Stored data
######
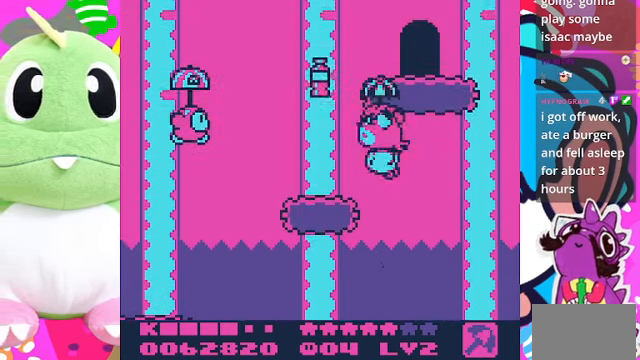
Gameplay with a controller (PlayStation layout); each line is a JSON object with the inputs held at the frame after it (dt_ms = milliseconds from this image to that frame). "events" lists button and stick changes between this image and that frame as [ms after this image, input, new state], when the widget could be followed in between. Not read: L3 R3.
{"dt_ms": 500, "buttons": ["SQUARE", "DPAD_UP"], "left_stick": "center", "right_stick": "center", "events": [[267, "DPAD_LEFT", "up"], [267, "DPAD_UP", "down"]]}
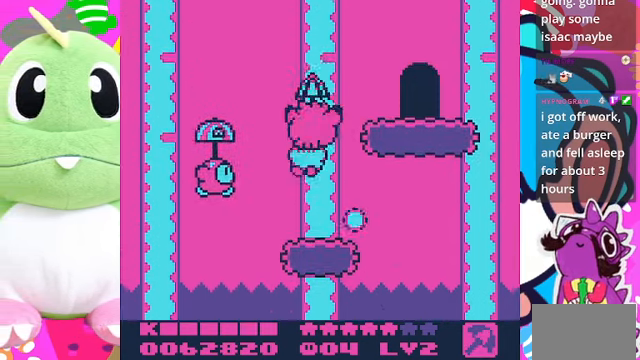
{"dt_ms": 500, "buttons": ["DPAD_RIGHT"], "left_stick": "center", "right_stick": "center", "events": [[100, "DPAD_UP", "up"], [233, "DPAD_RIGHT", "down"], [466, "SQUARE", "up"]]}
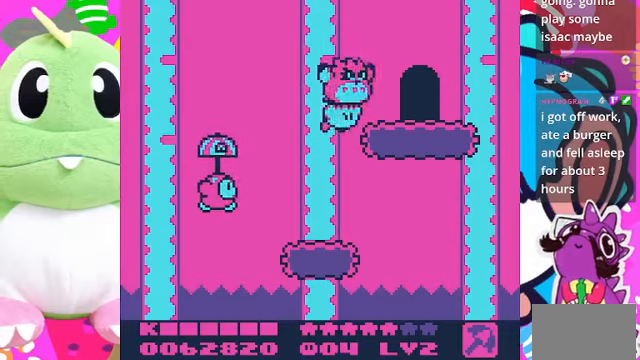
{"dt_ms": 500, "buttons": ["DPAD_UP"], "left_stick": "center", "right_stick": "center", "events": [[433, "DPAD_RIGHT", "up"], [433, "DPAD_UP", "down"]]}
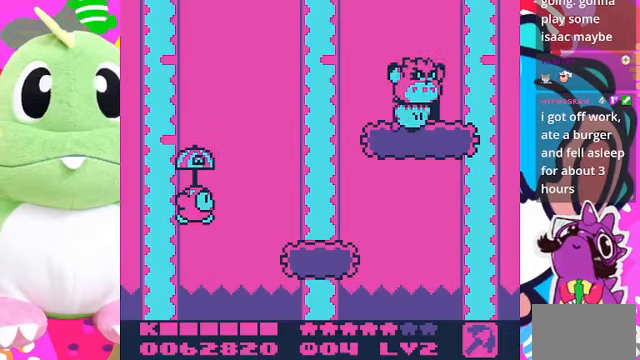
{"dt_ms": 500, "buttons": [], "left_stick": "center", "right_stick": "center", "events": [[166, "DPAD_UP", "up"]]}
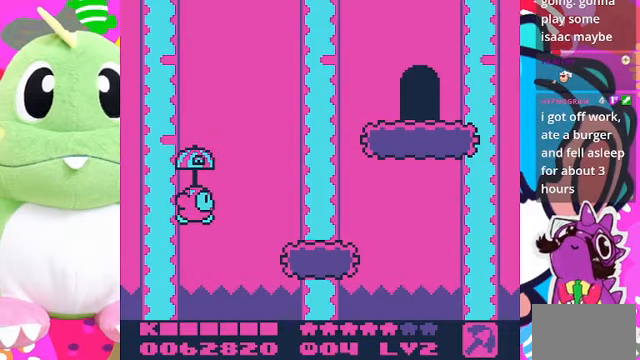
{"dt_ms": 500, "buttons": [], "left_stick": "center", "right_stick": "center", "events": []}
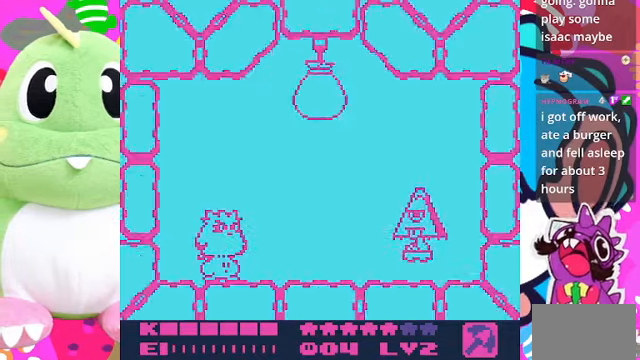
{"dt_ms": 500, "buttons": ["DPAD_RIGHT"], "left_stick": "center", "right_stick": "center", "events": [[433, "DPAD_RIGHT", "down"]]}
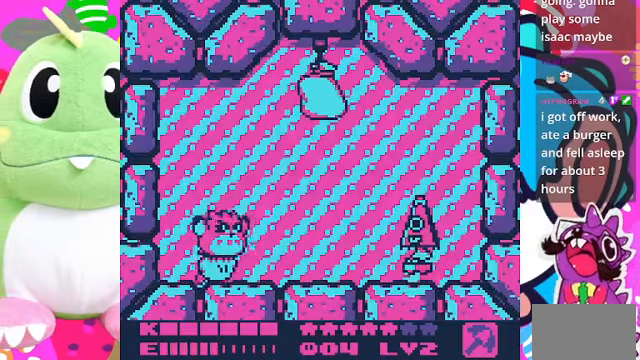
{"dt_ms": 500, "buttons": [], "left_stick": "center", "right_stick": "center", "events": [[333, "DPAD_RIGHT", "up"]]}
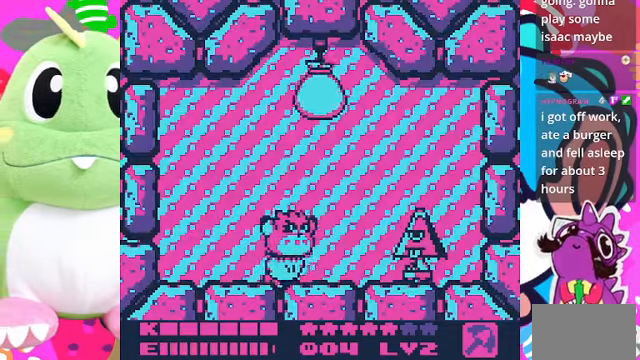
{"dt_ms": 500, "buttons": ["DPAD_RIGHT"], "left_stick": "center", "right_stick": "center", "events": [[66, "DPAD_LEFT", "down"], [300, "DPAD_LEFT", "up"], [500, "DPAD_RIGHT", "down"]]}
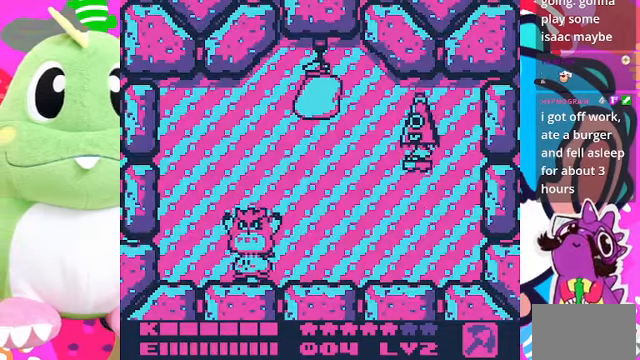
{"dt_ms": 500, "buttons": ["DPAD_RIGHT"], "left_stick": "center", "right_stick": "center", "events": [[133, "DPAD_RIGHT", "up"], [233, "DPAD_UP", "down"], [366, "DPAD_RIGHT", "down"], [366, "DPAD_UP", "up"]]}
######
» **Exercise instructions**
Restate each entry word for word; pictures stay out of the copy.

» **Solution to the exercise**
Gameplay with a controller (PlayStation layout); each line is a JSON object with the inputs held at the frame after it (dt_ms = milliseconds from this image to that frame). "events" lists button and stick changes between this image and that frame as [ms after this image, input, new state], when the widget could be followed in between. Not read: L3 R3.
{"dt_ms": 500, "buttons": ["SQUARE", "DPAD_UP"], "left_stick": "center", "right_stick": "center", "events": [[267, "DPAD_LEFT", "up"], [267, "DPAD_UP", "down"]]}
{"dt_ms": 500, "buttons": ["DPAD_RIGHT"], "left_stick": "center", "right_stick": "center", "events": [[100, "DPAD_UP", "up"], [233, "DPAD_RIGHT", "down"], [466, "SQUARE", "up"]]}
{"dt_ms": 500, "buttons": ["DPAD_UP"], "left_stick": "center", "right_stick": "center", "events": [[433, "DPAD_RIGHT", "up"], [433, "DPAD_UP", "down"]]}
{"dt_ms": 500, "buttons": [], "left_stick": "center", "right_stick": "center", "events": [[166, "DPAD_UP", "up"]]}
{"dt_ms": 500, "buttons": [], "left_stick": "center", "right_stick": "center", "events": []}
{"dt_ms": 500, "buttons": ["DPAD_RIGHT"], "left_stick": "center", "right_stick": "center", "events": [[433, "DPAD_RIGHT", "down"]]}
{"dt_ms": 500, "buttons": [], "left_stick": "center", "right_stick": "center", "events": [[333, "DPAD_RIGHT", "up"]]}
{"dt_ms": 500, "buttons": ["DPAD_RIGHT"], "left_stick": "center", "right_stick": "center", "events": [[66, "DPAD_LEFT", "down"], [300, "DPAD_LEFT", "up"], [500, "DPAD_RIGHT", "down"]]}
{"dt_ms": 500, "buttons": ["DPAD_RIGHT"], "left_stick": "center", "right_stick": "center", "events": [[133, "DPAD_RIGHT", "up"], [233, "DPAD_UP", "down"], [366, "DPAD_RIGHT", "down"], [366, "DPAD_UP", "up"]]}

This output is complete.